Roddick nearly let the match slip away. He led 4-0 in the second set before Stepanek came back to take a 6-5 lead, with Roddick needing to hold service to force a tiebreaker.
The Czech player held a set point at 7-6 in the second-set tiebreaker. Roddick won the next two points on serve, then watched Stepanek double-fault to hand him the Brisbane title.
The lopsided tiebreaker loss in the first set seemed to deflate Stepanek. Serving to open the second set, the Czech hit a forehand into the net, double-faulted, mis-hit a backhand and double-faulted again on break point to give Roddick a 1-0 lead.
Roddick led 4-0 before Stepanek broke the American’s powerful serve twice to level the set at 5-5.
The 27-year-old Roddick injured his left knee in October, and the Australian Open warmup in Brisbane was his first tournament back.
Roddick’s win ended Stepanek’s nine-game winning streak at the Brisbane International.
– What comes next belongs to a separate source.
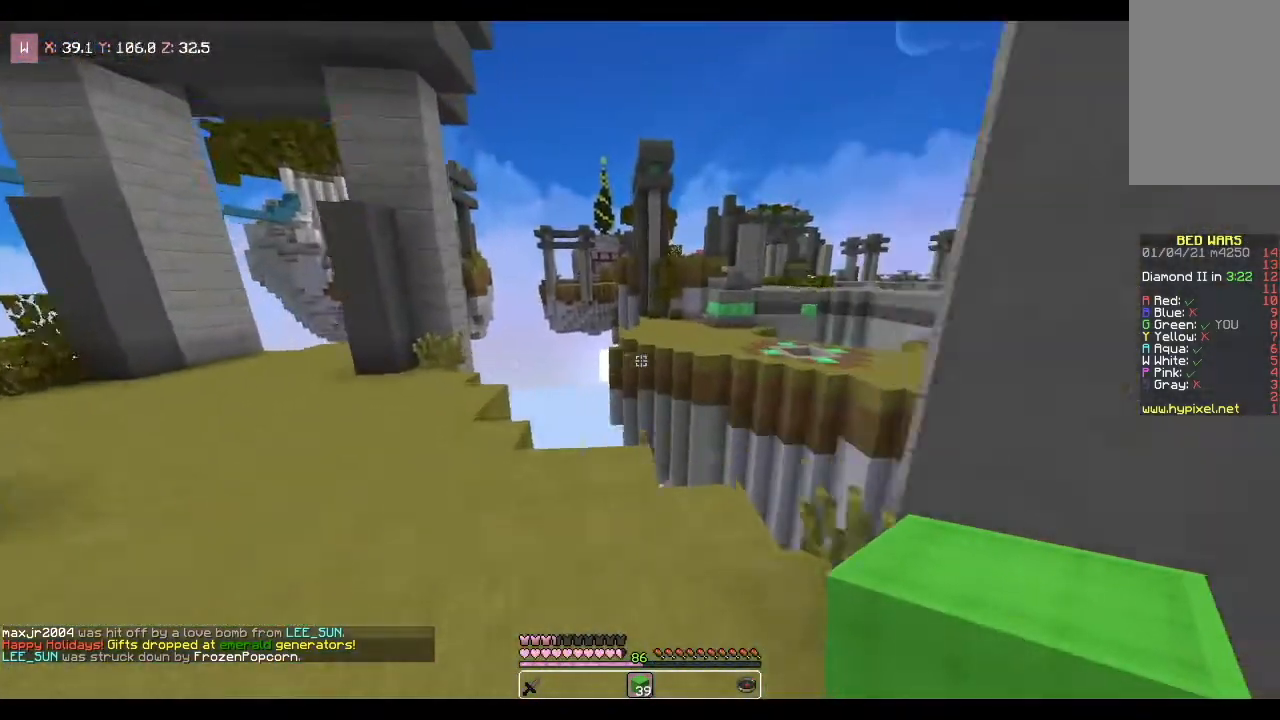
{"keys": ["a", "w"], "mouse": [], "events": [[133, "space", "up"]]}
“Radek, I know you won here last year and you were undefeated on this court and for a while I thought it might be your destiny,” Roddick told the crowd at Pat Rafter Arena after his win.
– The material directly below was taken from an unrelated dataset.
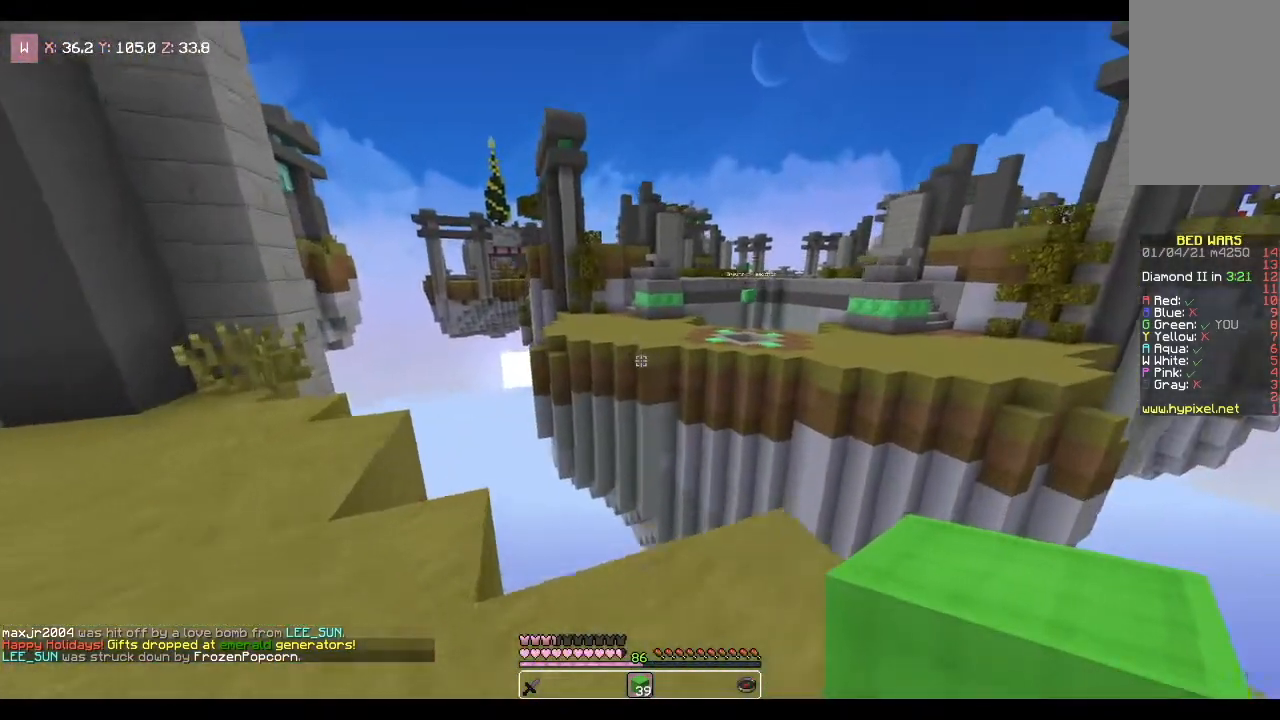
{"keys": ["w"], "mouse": [], "events": [[467, "a", "up"]]}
“One thing about you, you get to every ball and never give up the fight— that’s to be applauded.”
It was Roddick’s first career title in Australia—and in his first final Down Under. He has had a frustrating time at the Australian Open, making the semifinal four times in the past seven years, only to be denied a shot at the title.
Roddick said he had to “hold on to the last shred of sanity” to win the match.
“I didn’t expect to come in and win my first tournament after a pretty extended layoff,” Roddick said. “You could focus on the last 20 minutes of stress or look at the whole week … overall I feel pretty good about it.
“It was weird. I don’t think I have squandered a lead where I have been putting in first serves and making approach shots. And in the breakers it was the same deal. I kept making first serves so that was helping me hold on to the last shred of sanity I had.
“But at the end of the day the only thing that will be remembered is the ‘w’ (win).”
Stepanek was happy with his ability to nearly turn the match around.
“To come back from 1-5 down (in the second set) against a player such as Andy with a tremendous serve, it was a great battle,” Stepanek said.
“I never gave up. I was fighting until the last point. I said to myself ‘you are in Brisbane, you won here last year, there is something special here’, but in the end it wasn’t good enough.”
The Brisbane women’s singles champion was decided Saturday when Kim Clijsters beat fellow Belgian Justine Henin 6-3, 4-6, 7-6 (6) in a clash of two players back on tour after temporary retirements.
Clijsters, only five tournaments into her own comeback which has already netted the U.S. Open title, saved two match points and then wasted three before clinching the win over Henin, a seven-time Grand Slam title winner playing her first tournament back on tour.
Henin later pulled out of this week’s Sydney International with an upper left leg injury, but expects to be fit for the Australian Open which starts on Jan. 18.